Never more than today human beings live in symbiosis with technologies that he created himself. Today as in the past, technologies are accurate mirrors of their societies, of human desires, fears and needs.
We were in talks with Clément Lambelet, who handles issues about the relationship between society and technology, control ideologies and Artificial Intelligence.
Clément Lambelet (Geneva, 1991) is a Swiss artist; he has a Bachelor of Art in Photography from ECAL, where he actually works as an assistant. He was selected inside Foam Talent 2017 with Collateral Visions, an investigation on machine vision and how it shapes our world’s perception. His first book “Two donkeys in a war zone” was nominated for the Author Book Awards at the Rencontres d’Arles 2018 and his work was exposed in important institutions such as C/O Berlin, Frankfurter Kunstverein and Musée de l’Elysée of Lausanne.
Bianca Cavuti: Let’s start from your last artwork, Collateral Visions. Can you talk a bit about this artwork? Where did this interest come from?
Clément Lambelet: I started Collateral Visions in early 2016 after creating two projects around images of military drones: Find Fix Finish and Two donkeys in a war zone. The different researches I have carried out for these series have led me to realize that a new paradigm is emerging in the way we observe humanity. This new vision is first of all linked to the proliferation of new artificial vision technologies that have developed over the past thirty years. But above all, it was a social and political change that took place, with the rise of a need for population control. At the same time, we can see that the vast majority of people accept increasingly invasive surveillance systems in their daily lives. Even the vocabulary has changed: in France “video surveillance” has become “video protection”.
This semiotic shift is revealing of this attempt to make these systems widely accepted. I needed to open up this approach to a vision of the humankind, to explore these new territories produced by control tools, those that we find in our daily lives. How do these machines perceive us? What do they reveal about our singularity? What does this say about our society that created them?
After opening this path, I realized that automated vision is now found in so many different forms that it would be difficult, if not impossible, for me to create a single monolithic project. Collateral Visionsis therefore a constellation of different pieces and series. From facial recognition with portraits made with the Eigenface algorithm, we move on to technological faith with the diptych Adam and Eve. From the smiles and cries of Happiness is the only true emotion, we reach the witnesses of drone strikes of the series Two donkeys... I really like this principle because it allows me to nuance as well as to make the subject more complex.
Bianca Cavuti: I was impressed by a part of Collateral Visions, the video called A Distant Encounter, that explores the value and the ambiguity of the gaze in the context of the new military (and not) observation technologies. The final look of the farmer is very powerful, and raises an issue about the logistics of perception and the hierarchy of vision. What are the reflections this work proposes?

== Source data ==

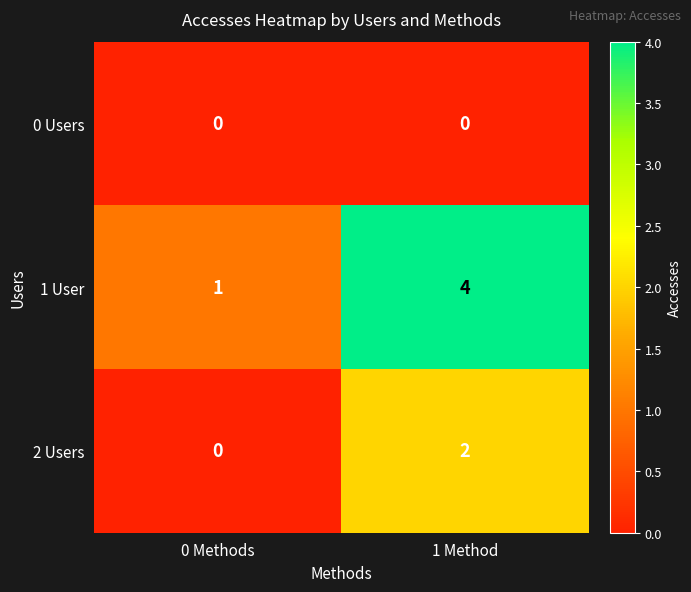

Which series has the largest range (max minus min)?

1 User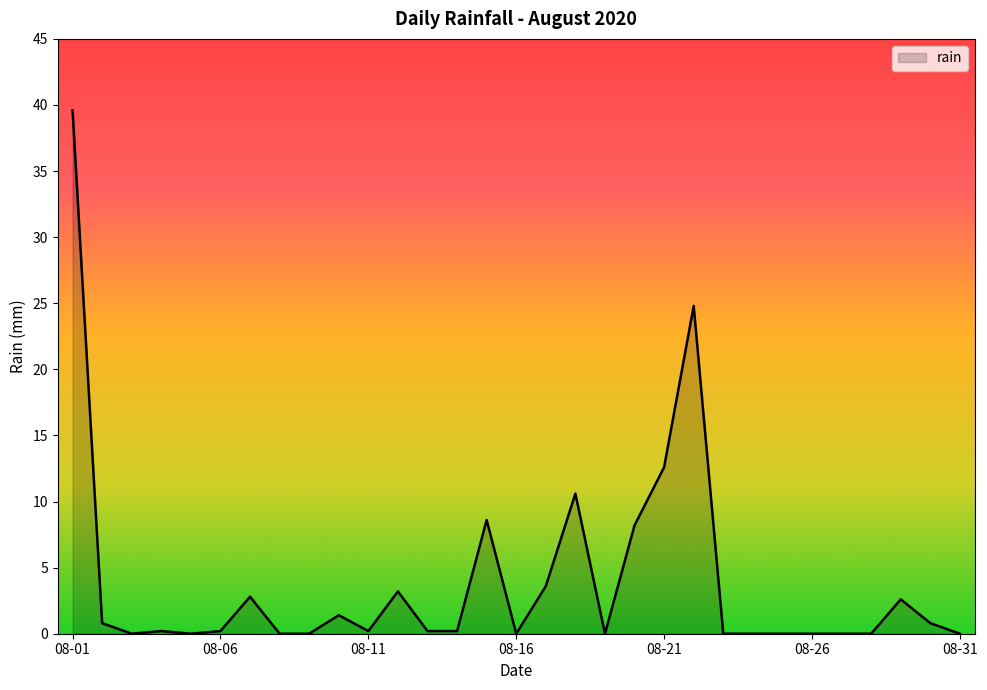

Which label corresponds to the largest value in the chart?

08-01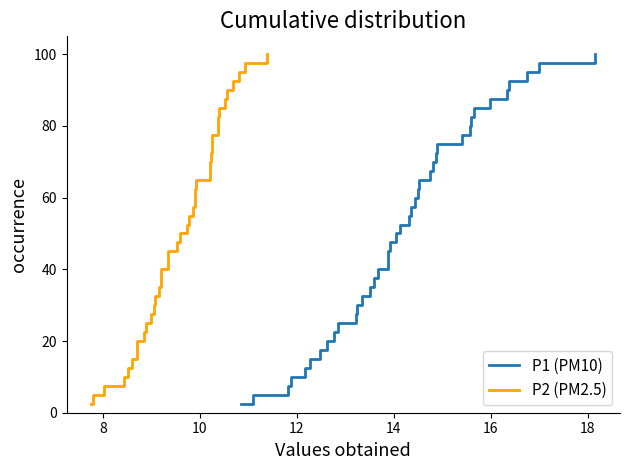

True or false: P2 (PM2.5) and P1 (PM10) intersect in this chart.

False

== Questions ==
A. Using the interview with Clément Lambelet, say whether each statement agrees with it. Answer yes or no for each, and quote the words that decide it.
(i) Lambelet began Collateral Visions in early 2016.
(ii) "Two donkeys in a war zone" won the Author Book Awards at the Rencontres d'Arles 2018.
(iii) Lambelet describes Collateral Visions as one single monolithic project.
B. Pick up the interview with Clément Lambelet after its last line and continue it.
The rows come from a separate source and have no link to the interview with Clément Lambelet.

== Answers for the exercise ==
A.
(i) Yes: "I started Collateral Visions in early 2016"
(ii) No: "was nominated for the Author Book Awards at the Rencontres d’Arles 2018"
(iii) No: "it would be difficult, if not impossible, for me to create a single monolithic project"

B.
Clément Lambelet: The video A Distant Encounter is a more emotional response to machine vision and control ideologies. During the research that led to Collateral Visions, I felt anxiety, and a certain fear, about the deployment of these tools which I believe has two sources: first, the fact that technologies that were reserved for conflict are increasingly being used against civilians. We are not yet in a situation where a combat drone will strike civilians in Europe, but the potential is there.
The second source of anxiety is the short time it took for these control technologies to become widespread. I discovered with surprise when I made the series of Eigenface portraits that we can trace the invention of contemporary mass surveillance back to this algorithm. It was invented in 1991, only 27 years ago! For me, this raises a dual question directly: first of all, the issue of hindsight. Have we taken enough time to understand the impact of these tools? But above all, what does the future hold for us, given everything that has been developed so quickly.
This anxiety is very clearly expressed in the expectation, the suspense in a sense, that A Distant Encounter contains. Will the sniper shoot his target? But the fundamental question I am trying to raise with A Distant Encounter is to show the asymmetry of power that control systems generate. As Grégoire Chamayou explains in “Drone Theory”, a new conflict model has emerged over time. In the context of the military drone, there is a total imbalance between the different combatants. The drone pilot no longer exposes his body to combat although he is directly involved in it. It is no longer a “classic” war, but a “state of violence” whose legality can be questioned.
Opposite, the alleged terrorist has only his body to offer. We are facing a total antagonism between the drone strike and the suicide attack. But above all, it is an unshared conception of death. As Chamayou says, “each one is both the antithesis and the nightmare of the other”. There are people under surveillance and overseers. A Distant Encounter places us in the position of the one who has the power to observe, but without being able to act, by being only the witnesses of this encounter. And this uncomfortable position, like the farmer’s astonishing look at the end of the video, reminds us of the need to rebalance contemporary vision tools.
Bianca Cavuti: Today the visibility related to the proliferation of new and sophisticated technologies is a fact and is likely to turn into a one-way trap. What does your work tell about control society and surveillance issues?
Clément Lambelet; One of the central points is the principle of dehumanization that all these technologies generate. We find it very clearly in Happiness is the only true emotion. For this project, I used a database of portraits of different actors who play the so-called basic emotions: anger, disgust, fear, happiness, surprise, sadness. These portraits, initially created for psychological researches, have then found a new use in the creation of algorithms for emotion recognition. I proceeded in two phases: first of all, by creating a subjective treatment on the very materiality of the images in order to make this surface more fluid, shifting and expressive. The emotion is probably there, but where exactly is it in the image?
In the second phase, I submitted the 184 portraits I had made to an emotion recognition algorithm created by Microsoft simply to see how precisely the algorithm would work. It only recognized happiness with certainty. For the other emotions, it is either a clear error or a mixture of contradictory emotions. We could focus on the issue of the mistake produced by the algorithm, but the essential mistake is to think that we can reduce human emotion to a series of absolute numbers. A lot of people have smiled during difficult times in their lives, what would an algorithm understand about this human complexity? This ideological limit that affirms that humanity can be reduced to mathematical abstractions seems to me to be one of the major threats posed by current technologies. Especially since this ideology, in the form of algorithms, be it artificial intelligence, is presented as an objective and neutral truth although it is always oriented, guided.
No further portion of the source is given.